Calculating Damages For A Contract Breach – Caution When An Associated Party Suffers The Loss

In Palmali Shipping SA v Litasco SA, the UK Commercial Court considered the calculation of owners’ lost profit claim resulting from the charterer’s alleged non-performance of a long-term contract of affreightment (“COA”), where the owners did not own their own fleet and instead chartered vessels from associated group companies.


Palmali Shipping (the “Owners”) said they had entered into a long-term COA with Litasco (the “Charterers”) giving them the exclusive right to carry 400,000-700,000mt of oil products per month in the Caspian Sea, the Black Sea and the Mediterranean Sea. The Owners claimed US$1.9bn of damages from the Charterers for breaching the exclusivity and minimum quantity obligations.

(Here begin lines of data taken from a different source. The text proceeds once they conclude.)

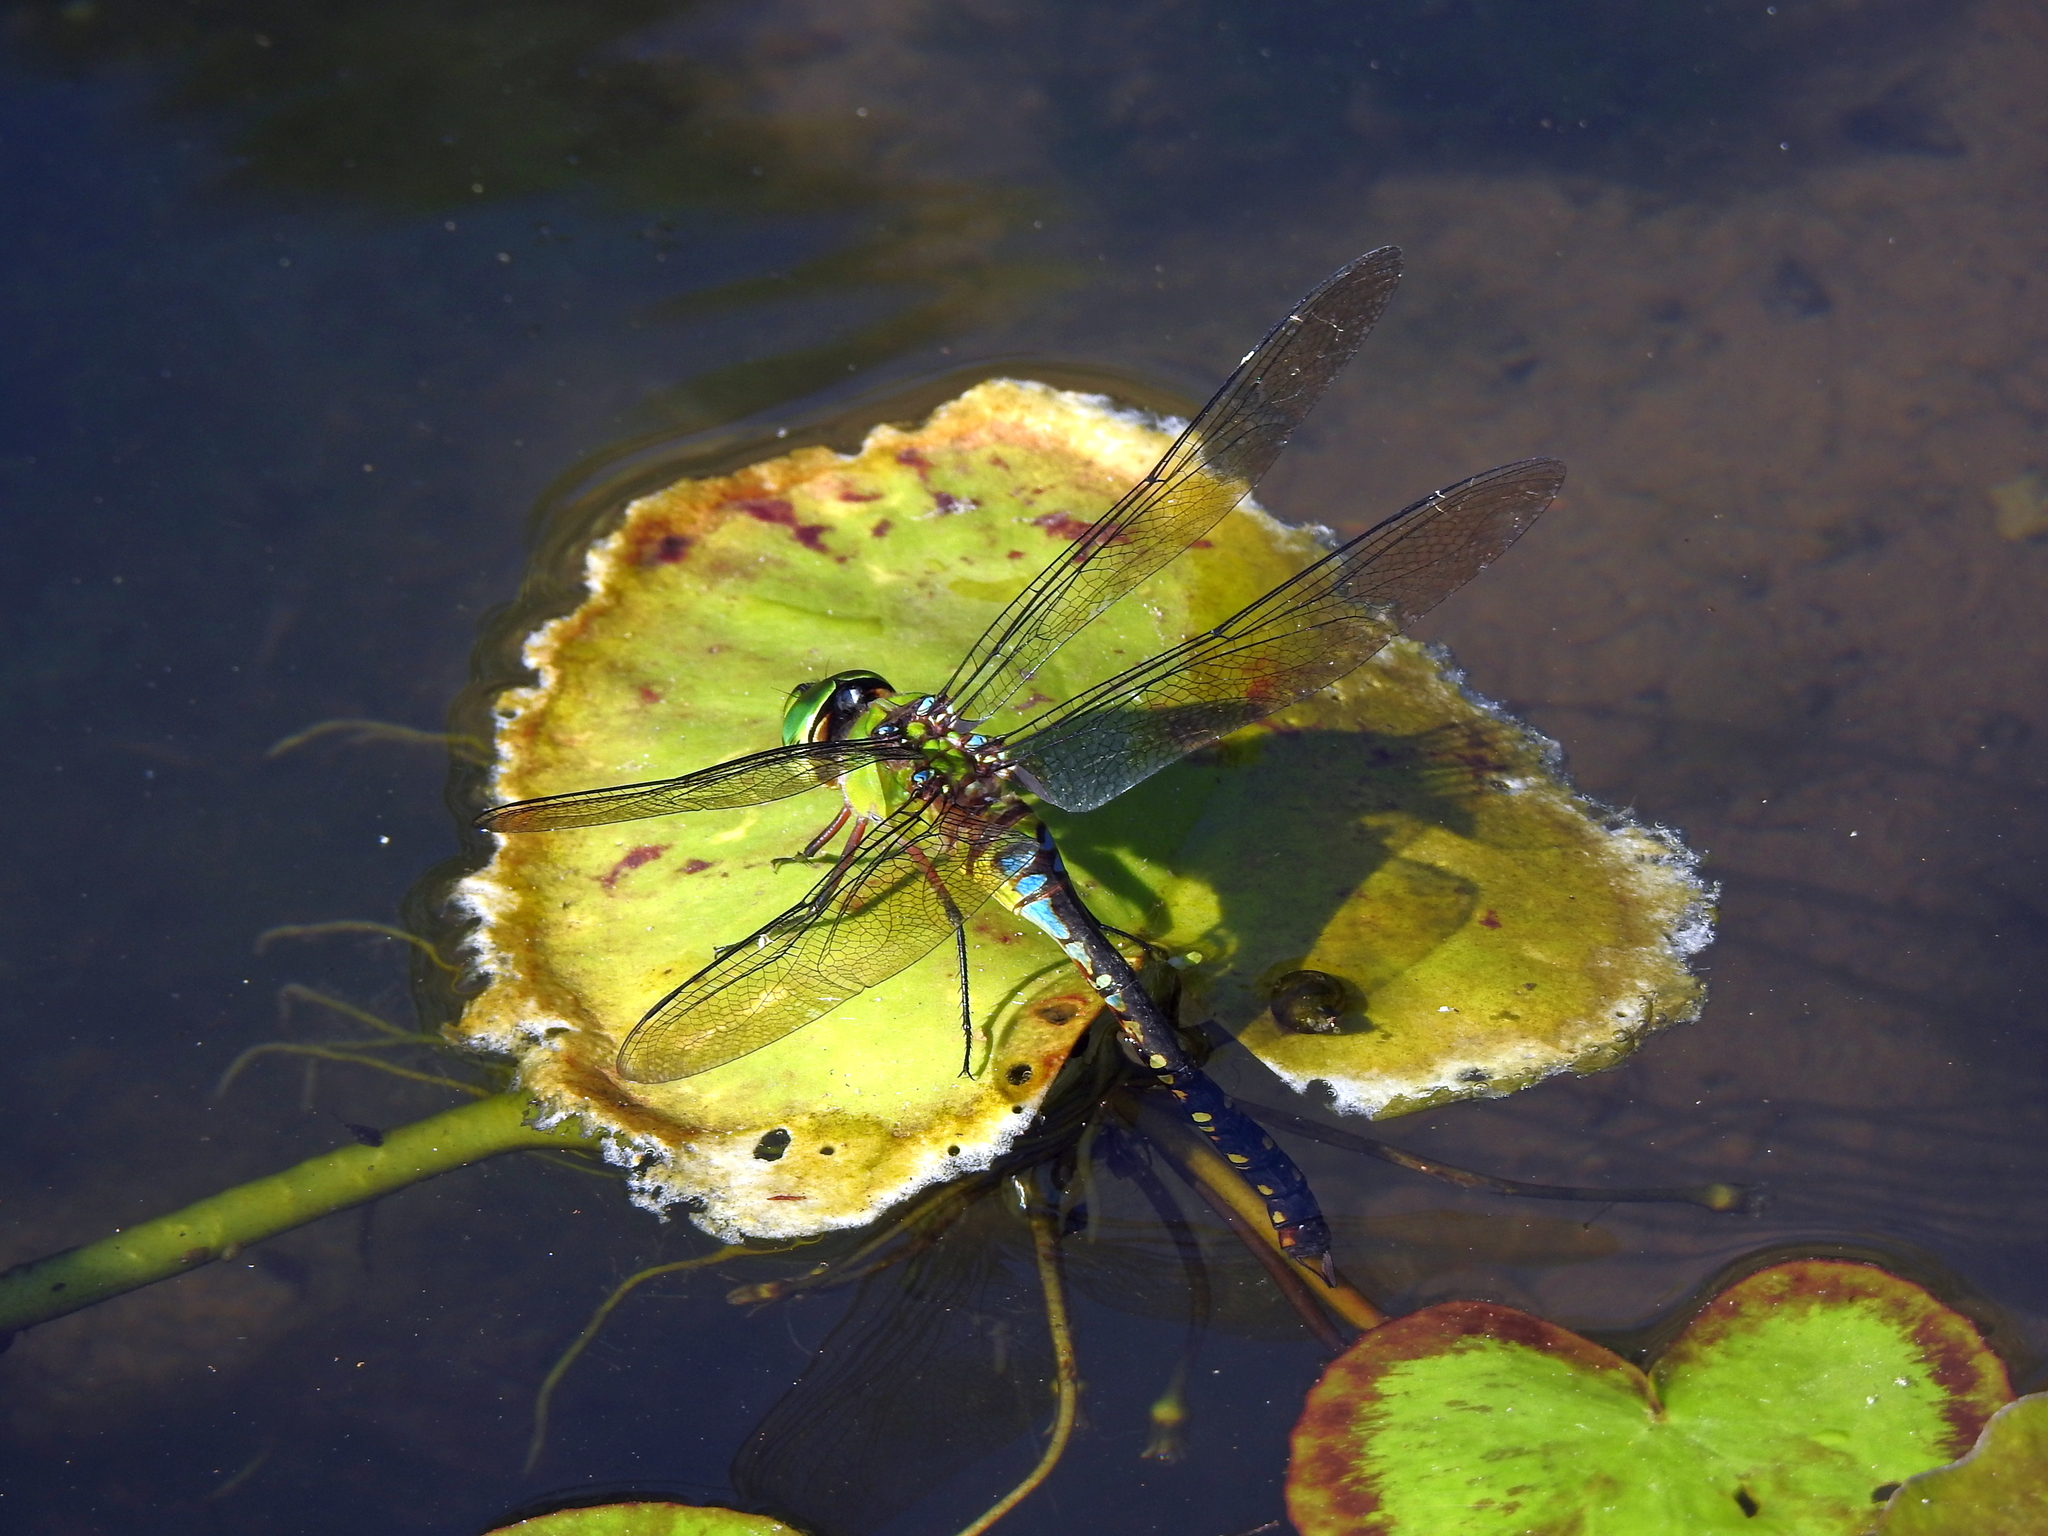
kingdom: Animalia
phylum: Arthropoda
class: Insecta
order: Odonata
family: Aeshnidae
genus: Anax
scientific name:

The Owners did not own their own fleet of ships. Instead they chartered in vessels from related group companies and unrelated third parties. However, their lost profit claim assumed they would have incurred no expenses chartering vessels up the line from related companies.

The Charterers disputed this part of the damages’ calculation. The Owners managed the related owning companies’ ships under management agreements providing that they held the COA revenues for the related companies’ account and thereby earn a 2.5% management fee in return. The Charterers therefore argued that the Owners had only lost the management fee.

However, the Owners argued that the management agreements did not reflect the basis on which the vessels were actually operated in practice, as they would never be required to pay the hire or freight invoiced to them by the related companies and were effectively able to treat the entire amounts received from the Charterers as their own, so their calculation rightly ignored such expenses.


The Charterers applied for summary (immediate) judgment on this part of the calculation on the basis that the Owners had no real prospects of succeeding on it (i.e. the Owners’ arguments regarding this part of their calculation were hopeless).

The Owners opposed the application on the basis of their existing arguments, alternatively on the basis that they could recover the related owning companies’ losses by way of the transferred loss principle (which in certain limited situations allows contract party A to claim for contract party B’s breach losses incurred due to a breach by third party C).

“A lost profit calculation must take into account (i) expenses caused, and benefits lost, by a breach; as well as (ii) expenses saved, and benefits enjoyed, as a result of the breach.”

As to the Owners’ existing argument, the judge, Mr Justice Foxton, held that:

  • A lost profit calculation must take into account (i) expenses caused, and benefits lost, by a breach; as well as (ii) expenses saved, and benefits enjoyed, as a result of the breach;
  • In this regard, an unpaid liability constitutes a loss that must be taken into account by the calculation¹;
  • It was for the Owners to show, on this summary judgment application, they had an arguable case that they had no liability to the related owning companies for hire/freight up the line on the basis that, even though they were invoiced for it and the sums would appear in the inter-companies’ accounts, the money would in practice never be paid;
  • However, the evidence contradicted that. The Owners had accepted that with vessels chartered from related companies they would use the COA freight to pay the vessel’s operating expenses and loan repayments; and
  • Therefore, the judge said, the Owners had no realistic prospect at trial of succeeding in their argument that these expenses should be ignored.

As to the Owners’ argument that they were entitled to recover the owning companies’ losses under the ‘transferred loss’ principle, the judge held that:

1. The ‘transferred loss’ principle is restricted to those cases where the “known object” of the contract transaction is to benefit a third party, such that a contract breach would foreseeably cause a loss to that third party;
2. However, this was not the case here. There was no common intention or “known object” under the COA that it was to benefit the owning companies. How the Owners chose to source the performing vessels was a matter for them;
3. Furthermore, it was unclear which owning companies suffered losses (and what those losses were);
4. It was also difficult to identify what legal or economic connection the Owners needed to have with those owning companies to bring them within the ‘transferred loss’ class of third-party beneficiaries;
5. Finally, the owning companies did not need to recover their losses under the COA – they could simply sue the Owners under their contracts with them; and
6. Therefore, the ‘transferred loss’ principle could not apply here, and the Owners were not permitted to amend their claim to include it.


This decision serves as a stark reminder that when claiming damages, claimants need to account for all benefits and losses as part of the compensatory rule of damages under English law. In this regard, if a claimant sources their vessels or anything else under separate contracts that it has with third-party or associated companies, it needs to account for the expenses incurred under those contracts so that the sum of money it is claiming reflects its actual loss.

Furthermore, if the claimant contends that a third party has suffered loss because of the contract breach, that loss will need to be dealt with under the claimant’s own contract with that third party. If the third party is entitled to claim the loss from the claimant, then the claimant may in turn be entitled to claim that loss from the contract breaker under the main contract, subject to questions of foreseeability and remoteness. The ‘transferred loss’ principle will only apply where the “known object” of the contract transaction is to benefit that third party, and, in practice, will have limited application.